O coordenador de projetos esportivos do time, Luciano Palito, compartilhou a satisfação com a performance dos jogadores, ressaltando o esforço e dedicação que trouxeram para representar o município. “Tem um lado esportivo, pois eles querem disputar e alcançar a vitória, mas também tem um lado social, porque são meninos de várias comunidades de Petrópolis. São 30 atletas de 15, 16 e 17 anos de 11 comunidades da Cidade Imperial”, explicou Palito.
A Taça das Favelas é o maior campeonato de futebol entre favelas do mundo e foi disputada pela primeira vez em 2012, no Rio de Janeiro. Só na capital carioca, mais de 240 favelas estão integradas à Taça das Favelas. Todas elas promovem os Dias de Peneira (DIPE’s), com mais de 400 garotos cada, impactando diretamente a vida de 96 mil jovens.
A experiência única proporcionada pela competição deixará uma marca duradoura nos jogadores, como o atleta Pablo Kreischer. “São pessoas de todos os lugares do Estado do Rio de Janeiro! É uma oportunidade gigante para todos que se preparam, seja fisicamente ou psicologicamente”, disse o atleta de 16 anos, Pablo Kreischer.

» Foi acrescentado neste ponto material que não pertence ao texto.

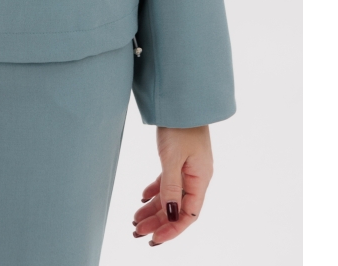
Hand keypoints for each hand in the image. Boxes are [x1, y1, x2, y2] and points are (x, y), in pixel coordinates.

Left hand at [133, 126, 212, 246]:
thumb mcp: (173, 157)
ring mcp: (187, 168)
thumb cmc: (180, 126)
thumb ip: (171, 186)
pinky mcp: (178, 158)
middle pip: (178, 207)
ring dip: (154, 208)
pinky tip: (142, 198)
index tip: (155, 238)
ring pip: (170, 195)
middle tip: (139, 232)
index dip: (173, 228)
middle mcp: (196, 177)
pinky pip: (167, 181)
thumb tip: (171, 214)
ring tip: (136, 220)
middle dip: (159, 221)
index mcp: (201, 179)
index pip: (189, 214)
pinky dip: (155, 191)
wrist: (180, 99)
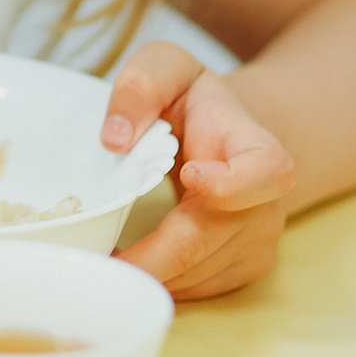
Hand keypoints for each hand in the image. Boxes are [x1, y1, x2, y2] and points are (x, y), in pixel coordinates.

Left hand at [103, 42, 295, 300]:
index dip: (230, 184)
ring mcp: (259, 241)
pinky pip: (197, 289)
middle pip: (203, 241)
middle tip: (88, 259)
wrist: (232, 136)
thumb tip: (116, 139)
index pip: (263, 171)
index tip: (188, 176)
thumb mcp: (166, 67)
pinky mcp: (244, 269)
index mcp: (255, 148)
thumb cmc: (193, 103)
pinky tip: (127, 264)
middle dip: (143, 257)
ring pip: (194, 273)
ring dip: (144, 274)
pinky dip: (157, 281)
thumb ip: (141, 86)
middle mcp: (266, 202)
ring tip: (96, 258)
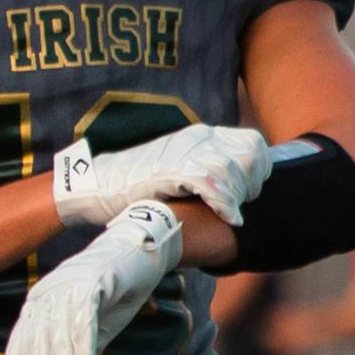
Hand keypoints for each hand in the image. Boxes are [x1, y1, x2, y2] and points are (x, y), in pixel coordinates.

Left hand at [2, 200, 185, 354]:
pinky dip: (82, 339)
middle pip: (38, 342)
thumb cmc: (112, 295)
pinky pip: (83, 314)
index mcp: (39, 306)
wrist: (140, 253)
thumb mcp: (92, 334)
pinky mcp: (92, 280)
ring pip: (58, 332)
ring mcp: (67, 285)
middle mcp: (46, 294)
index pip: (21, 344)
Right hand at [49, 122, 270, 228]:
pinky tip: (230, 218)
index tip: (251, 190)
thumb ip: (205, 170)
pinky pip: (213, 185)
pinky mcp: (172, 170)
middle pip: (249, 155)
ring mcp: (184, 152)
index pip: (252, 143)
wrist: (96, 186)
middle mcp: (196, 138)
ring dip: (239, 196)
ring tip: (232, 212)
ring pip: (234, 170)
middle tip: (240, 204)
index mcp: (200, 135)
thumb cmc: (135, 186)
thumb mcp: (177, 169)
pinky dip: (226, 204)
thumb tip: (235, 185)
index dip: (259, 168)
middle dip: (252, 184)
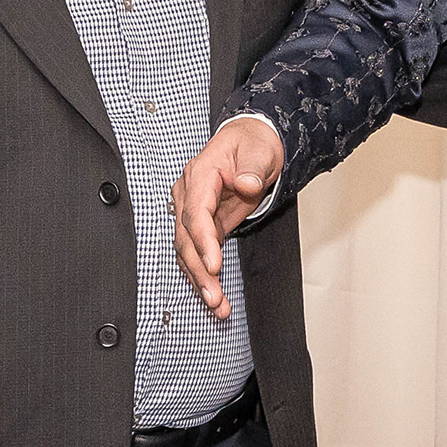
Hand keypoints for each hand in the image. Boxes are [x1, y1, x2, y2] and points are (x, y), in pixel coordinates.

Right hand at [172, 115, 283, 320]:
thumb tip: (247, 184)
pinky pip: (198, 253)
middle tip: (214, 297)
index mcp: (199, 175)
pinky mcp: (204, 224)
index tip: (213, 265)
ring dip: (200, 280)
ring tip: (217, 305)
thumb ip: (253, 168)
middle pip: (186, 238)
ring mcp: (194, 211)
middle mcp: (190, 194)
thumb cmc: (253, 144)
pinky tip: (214, 297)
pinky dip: (204, 276)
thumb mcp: (260, 151)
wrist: (252, 141)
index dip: (202, 241)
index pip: (195, 212)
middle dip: (199, 271)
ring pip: (188, 251)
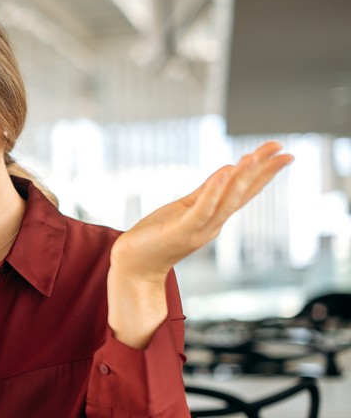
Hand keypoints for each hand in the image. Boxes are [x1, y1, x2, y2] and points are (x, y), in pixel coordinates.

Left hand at [111, 141, 293, 280]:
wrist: (133, 266)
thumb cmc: (156, 237)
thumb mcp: (185, 209)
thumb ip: (206, 192)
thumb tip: (228, 169)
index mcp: (214, 218)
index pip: (244, 191)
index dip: (264, 172)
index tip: (283, 153)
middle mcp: (213, 225)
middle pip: (242, 194)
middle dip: (262, 172)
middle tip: (283, 151)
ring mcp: (198, 229)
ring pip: (226, 201)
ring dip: (240, 179)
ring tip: (253, 156)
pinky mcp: (181, 231)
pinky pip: (201, 209)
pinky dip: (213, 192)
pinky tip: (224, 173)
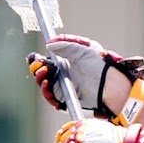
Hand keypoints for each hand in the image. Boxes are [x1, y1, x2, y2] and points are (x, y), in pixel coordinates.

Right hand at [28, 35, 143, 122]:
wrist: (109, 84)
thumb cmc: (99, 66)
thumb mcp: (83, 50)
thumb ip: (66, 45)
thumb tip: (49, 44)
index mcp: (63, 62)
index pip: (44, 61)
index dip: (36, 59)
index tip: (34, 57)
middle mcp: (60, 75)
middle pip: (40, 72)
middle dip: (36, 68)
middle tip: (40, 65)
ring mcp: (62, 87)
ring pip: (43, 84)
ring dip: (40, 78)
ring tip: (45, 72)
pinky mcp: (65, 98)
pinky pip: (51, 96)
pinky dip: (46, 90)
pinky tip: (47, 83)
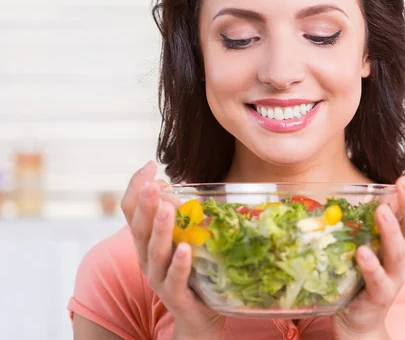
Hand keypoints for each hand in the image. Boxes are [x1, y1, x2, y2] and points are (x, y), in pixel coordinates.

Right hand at [121, 161, 225, 338]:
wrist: (197, 315)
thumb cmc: (191, 270)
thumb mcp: (182, 236)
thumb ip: (178, 214)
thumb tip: (177, 185)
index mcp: (146, 241)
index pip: (131, 210)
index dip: (136, 187)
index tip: (149, 165)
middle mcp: (146, 258)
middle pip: (138, 228)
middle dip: (144, 204)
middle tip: (152, 184)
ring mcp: (158, 278)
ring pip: (155, 252)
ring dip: (160, 230)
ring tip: (166, 209)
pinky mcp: (175, 295)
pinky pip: (175, 279)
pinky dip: (179, 264)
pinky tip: (185, 249)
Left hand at [332, 166, 404, 339]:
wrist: (361, 320)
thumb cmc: (366, 275)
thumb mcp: (373, 244)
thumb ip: (372, 221)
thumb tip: (359, 187)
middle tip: (403, 181)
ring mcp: (394, 279)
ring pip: (400, 254)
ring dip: (392, 230)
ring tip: (382, 210)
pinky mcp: (378, 297)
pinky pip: (377, 281)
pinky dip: (371, 266)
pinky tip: (362, 252)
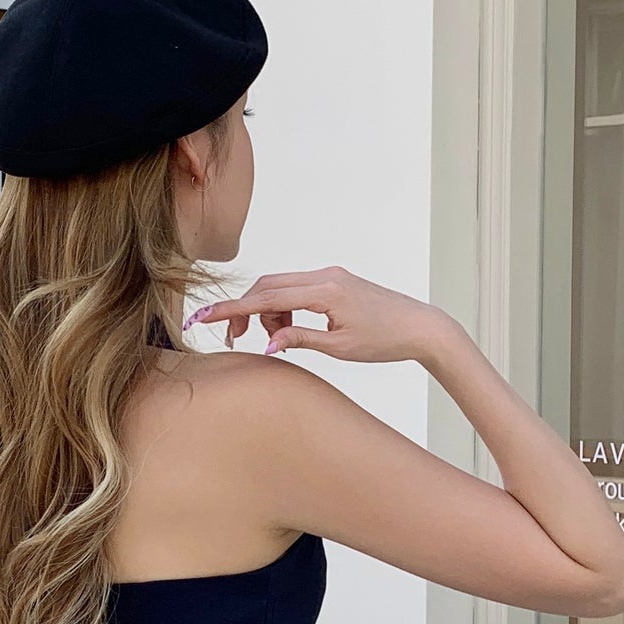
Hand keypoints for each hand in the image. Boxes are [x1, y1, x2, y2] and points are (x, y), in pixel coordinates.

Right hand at [186, 269, 449, 364]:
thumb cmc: (385, 340)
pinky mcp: (333, 281)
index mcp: (324, 291)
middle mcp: (324, 276)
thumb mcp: (340, 347)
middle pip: (266, 286)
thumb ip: (299, 340)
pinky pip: (296, 289)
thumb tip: (265, 343)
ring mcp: (329, 275)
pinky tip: (293, 330)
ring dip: (268, 312)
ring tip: (279, 339)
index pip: (266, 298)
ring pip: (280, 287)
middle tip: (237, 341)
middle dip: (245, 311)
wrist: (420, 327)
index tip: (203, 318)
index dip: (231, 309)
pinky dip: (285, 308)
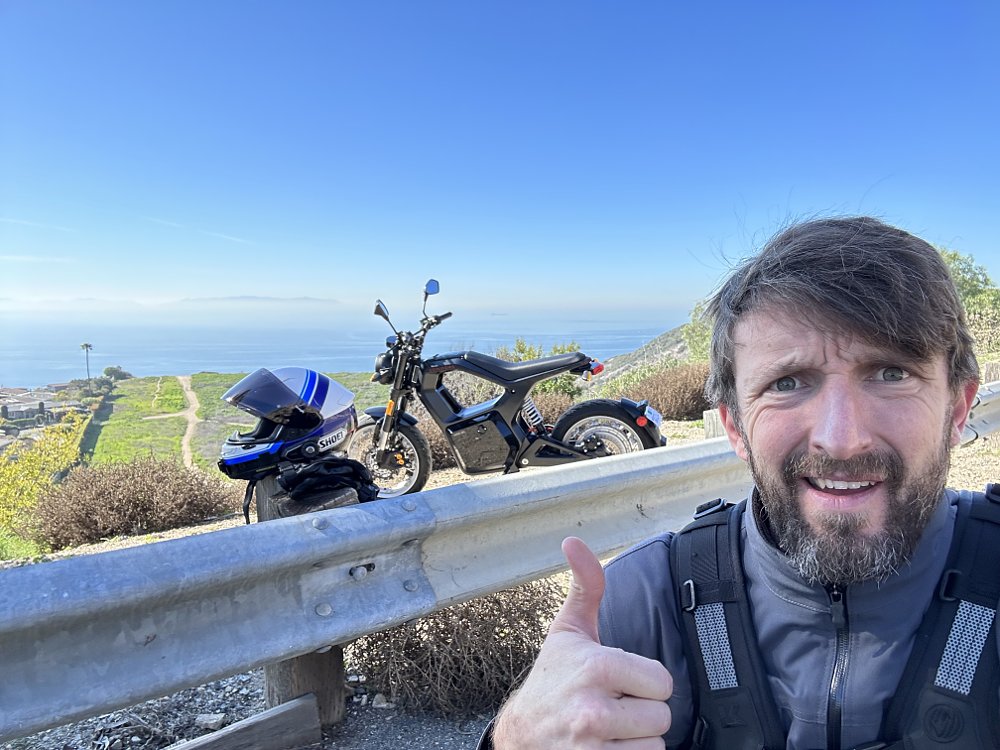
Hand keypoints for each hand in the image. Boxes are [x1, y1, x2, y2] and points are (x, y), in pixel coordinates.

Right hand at [492, 537, 672, 748]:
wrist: (520, 735)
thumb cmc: (552, 679)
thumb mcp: (568, 631)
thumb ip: (586, 586)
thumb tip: (574, 541)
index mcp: (595, 668)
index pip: (663, 681)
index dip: (646, 681)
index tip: (623, 681)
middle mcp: (593, 711)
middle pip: (662, 717)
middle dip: (643, 713)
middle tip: (616, 706)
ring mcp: (592, 748)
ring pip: (654, 746)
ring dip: (637, 740)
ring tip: (611, 730)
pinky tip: (608, 747)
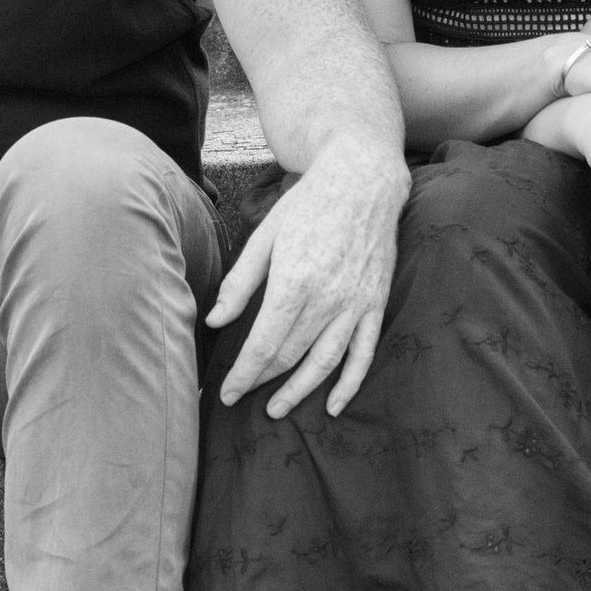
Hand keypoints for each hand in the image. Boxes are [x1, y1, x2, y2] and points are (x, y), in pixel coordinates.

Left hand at [207, 137, 408, 419]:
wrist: (362, 181)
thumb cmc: (307, 205)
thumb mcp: (264, 236)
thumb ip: (240, 284)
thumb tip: (216, 322)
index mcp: (294, 282)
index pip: (263, 345)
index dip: (242, 374)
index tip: (225, 392)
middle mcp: (327, 299)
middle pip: (289, 356)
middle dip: (262, 382)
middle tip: (242, 397)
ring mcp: (355, 304)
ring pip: (325, 363)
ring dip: (299, 391)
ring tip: (276, 410)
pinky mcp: (375, 304)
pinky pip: (364, 354)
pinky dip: (350, 384)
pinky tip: (333, 406)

O próximo jogo dos atletas está marcado para setembro, a data ainda não foi definida. E à medida que a Taça das Favelas continua a se expandir, a presença dos adolescentes petropolitanos reafirma a ideia de que o esporte pode unir diferentes realidades e criar oportunidades para jovens de todos os cantos do país. “Vamos buscar as vitórias nas próximas duas partidas, para que possamos nos classificar. Por ser a primeira participação, eu sempre falo com eles que temos que almejar o topo, mas todo o processo serve como aprendizado para nós. Não jogamos a toalha ainda, vamos em frente e a tendência é que nos classifiquemos entre os 48, construindo assim essa história”, finalizou o coordenador de projetos do Petro Sport, Luciano Palito.